9 The Gong of Ending and Beginning
Seven hours later, Tompa and Awmit scurried through the tomblike silence of a cave, accompanied by small, furtive sounds. The pounding of Tompa’s own heart. The patter of Awmit’s feet on the uneven rocks. The dripping of water into an oblong pool.
The cave’s narrow tunnels, with weirdly graceful pink and beige rock formations, might have seemed peaceful and awe inspiring if Tompa wasn’t desperate to get a head start on her accusers. Sprinting across the uneven cave floor would be disastrous, so she willed herself to move with deliberate haste. She switched her candle to her right hand so she could brace herself against the wall as she edged past the pool. Her fingertips touched cool rock—
And suddenly the silence was shattered by a metallic roar like the cry of the world coming to an end. The bellow went on and on, echoing off the cave’s myriad surfaces, reverberating and shaking and rending, sapping Tompa’s strength, forcing her to her knees on the rocks, making her drop the candle that was her only light. She covered her ears, but the sound didn’t hurt any less. It was everywhere. In front of her, behind, pounding into her hands, her bones, her soul. The poor candle, already exhausted by the effort of fighting the gloom, let itself die rather than suffer the gruesome vibrations.
Darkness fell. But not silence. The roar echoed on and on.
Reluctantly, gradually, the echoes died away, leaving echoes slamming through the cave, growing ever more distant. Eventually there was stillness, roiled only by the memory of echoes.

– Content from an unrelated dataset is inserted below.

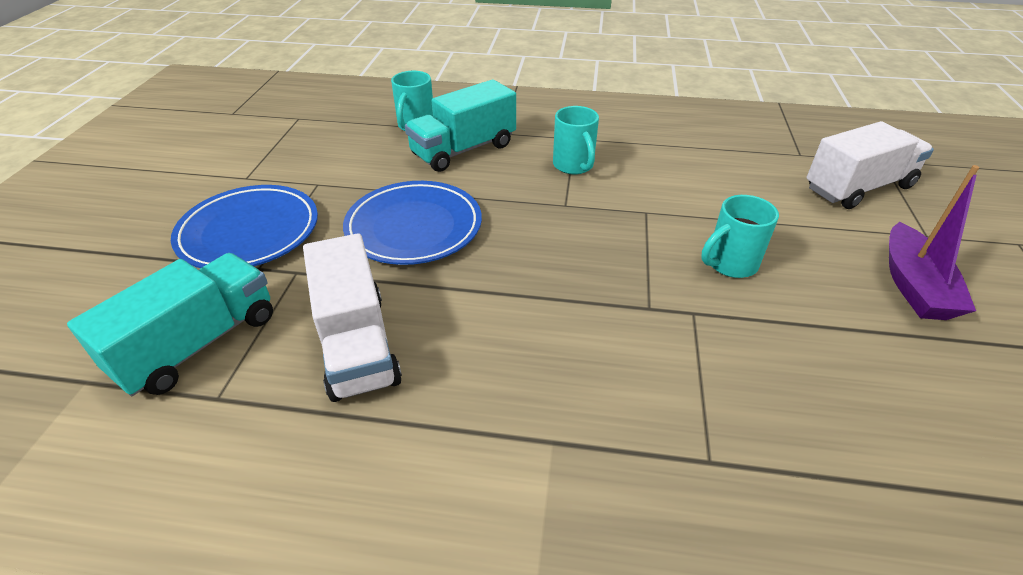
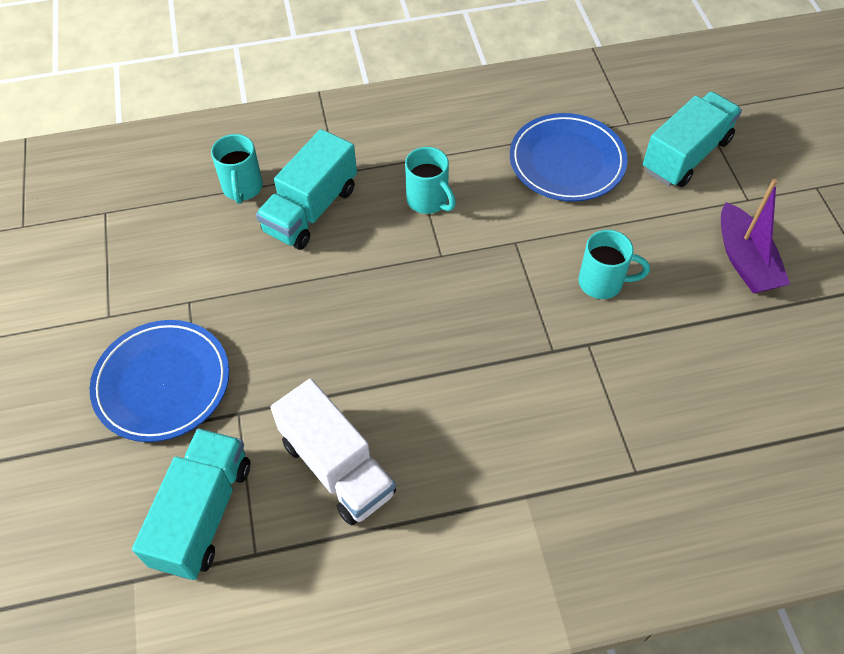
camera: 20 degrees left, 15 degrees up
blue plate [343,181,482,265] -> blue plate moved to [510,113,628,202]
turquoise mug [701,195,779,278] -> turquoise mug turned 120 degrees counterclockwise [578,230,650,299]
white truck [807,121,934,209] -> turquoise truck [643,92,742,187]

Tompa’s hands shook as they covered her ears, making her head shake, too. She lowered them to her belly, where echoes still fluttered. She sank to the smooth, hard rocks, her cheek resting against a damp spot.
A tiny spray of water touched her forehead, reviving her. Her face was at the very edge of the pool. The splash from a drop of water had hit her, yet she hadn’t heard it land. Had she been deafened by the gong that she’d seen back in the main chamber of the cave, the one Awmit called the Gong of Ending and Beginning?
She’d seen the gong when they exited the train. You couldn’t miss the roach-damned thing. At least twenty feet high, the copper-green gong hung from the distant ceiling in the large, central part of the cave. Awmit had said the cave was the temple of a prehistoric goddess who was now little more than myth; the gong, a later addition to the cave, was the stuff of terror and nightmare. Shuddering, he’d pointed out a huge tree trunk poised over their train car, hanging by two ropes that angled toward the same gloomy place on the cave ceiling where the gong was anchored. A shiny red spot in the middle of the gong marked where the tree would strike when loosened.
The gong symbolized Death. In Bez-Tattin’s lifetime, its tolling had carried the souls of the dead to wherever Shons went when they died. And now, the tolling had signaled the start of her trial by combat. Her accusers were free to swarm through the maze-like cave and tear her to pieces.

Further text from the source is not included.